But advocates in San Francisco are working to ensure Wong's memory is never forgotten again.

In San Francisco’s Chinatown — the oldest of its kind in the US — organisers recently unveiled a mural depicting Wong beneath the slogan, "I am an American." It is painted on the site where he was born, at 751 Sacramento Street.

A few blocks away, a bust of Wong is set to be installed at the Nam Kue Chinese School, which teaches children about Chinese culture.

Vincent Pan, the co-executive director of the San Francisco nonprofit Chinese for Affirmative Action, is among those who opposed Trump's birthright citizenship order.

Born to immigrant parents, he considers himself among those who benefitted from Wong's Supreme Court case.

“It’s easy to distance ourselves when we think it’s just pages in a history book,” said Pan.

Community projects like the mural and the statue, he added, can help keep Wong's legacy alive.

“It’s an important check on ourselves when we start to believe that these names are abstractions,” Pan said. “The individuals who compose our history are and were real-life human beings.”

Sandra and her brother Norman Wong, another one of Wong's great-grandchildren, have also stepped forward as spokespeople.
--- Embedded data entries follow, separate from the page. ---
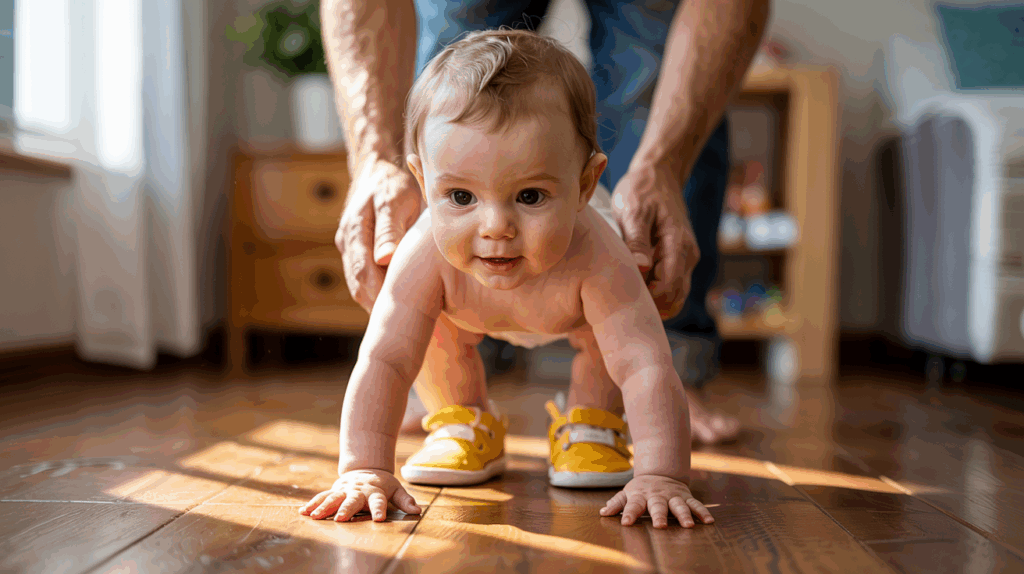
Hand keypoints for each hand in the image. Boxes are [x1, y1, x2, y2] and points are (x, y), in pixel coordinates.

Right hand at [299, 469, 421, 521]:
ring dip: (324, 507)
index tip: (379, 519)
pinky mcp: (334, 490)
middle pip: (352, 500)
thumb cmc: (383, 484)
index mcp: (375, 491)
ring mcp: (344, 490)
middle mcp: (358, 490)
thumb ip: (406, 500)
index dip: (379, 510)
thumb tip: (417, 511)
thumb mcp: (397, 489)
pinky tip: (303, 512)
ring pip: (333, 498)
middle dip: (347, 509)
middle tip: (342, 518)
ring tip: (315, 516)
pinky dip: (313, 503)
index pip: (378, 501)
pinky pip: (322, 496)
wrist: (366, 469)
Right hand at [336, 158, 422, 311]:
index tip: (397, 315)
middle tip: (400, 327)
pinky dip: (376, 289)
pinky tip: (395, 301)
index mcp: (355, 231)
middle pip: (359, 284)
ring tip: (399, 321)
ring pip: (359, 282)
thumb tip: (384, 260)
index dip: (378, 296)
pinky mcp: (356, 248)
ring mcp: (349, 246)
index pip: (364, 274)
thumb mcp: (395, 200)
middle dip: (376, 306)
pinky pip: (363, 275)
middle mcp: (348, 242)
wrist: (377, 167)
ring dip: (375, 300)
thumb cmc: (392, 183)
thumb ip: (390, 229)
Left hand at [600, 474, 713, 528]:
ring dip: (684, 515)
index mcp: (640, 495)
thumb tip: (603, 513)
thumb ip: (616, 503)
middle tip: (660, 526)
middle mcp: (657, 496)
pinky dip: (702, 512)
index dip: (629, 514)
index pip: (633, 505)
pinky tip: (708, 521)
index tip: (626, 523)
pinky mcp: (686, 496)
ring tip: (688, 525)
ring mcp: (673, 496)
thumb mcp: (626, 493)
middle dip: (659, 516)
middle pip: (658, 506)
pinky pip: (695, 504)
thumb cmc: (640, 489)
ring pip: (679, 505)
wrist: (660, 472)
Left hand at [611, 163, 699, 319]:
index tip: (622, 296)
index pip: (669, 286)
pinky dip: (657, 296)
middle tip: (619, 300)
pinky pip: (672, 288)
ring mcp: (685, 260)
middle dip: (650, 306)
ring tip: (625, 296)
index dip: (648, 298)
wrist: (660, 174)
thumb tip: (642, 268)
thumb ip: (637, 240)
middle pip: (675, 298)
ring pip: (676, 297)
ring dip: (654, 303)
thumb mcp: (633, 210)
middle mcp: (687, 255)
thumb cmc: (642, 190)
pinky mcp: (679, 260)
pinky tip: (634, 289)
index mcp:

Sandra describes herself as a private person, inclined to shy away from cameras. But last week, at the mural's unveiling, she stood in front of journalists in Chinatown to celebrate her great-grandfather and the community that rallied around him.

“You do need to come together and fight for rights,” Sandra said. “They did back then because, being [a] simple, regular guy — it wouldn't have happened on his own.”

Growing up, she remembers relating more to her mother's Japanese American history than her father's Chinese roots. Her father was more distant.

"I feel a bit of a disconnect because my father wasn't around, so we weren't immersed in Chinese culture," Sandra explained.

Still, she remembers walking through Chinatown with her dad not long before he died, thinking, “You know, gosh, I wish I had more of a connection to San Francisco and to all of this.”

“Little did I know, a few years later,” she said, “what it would evolve into.”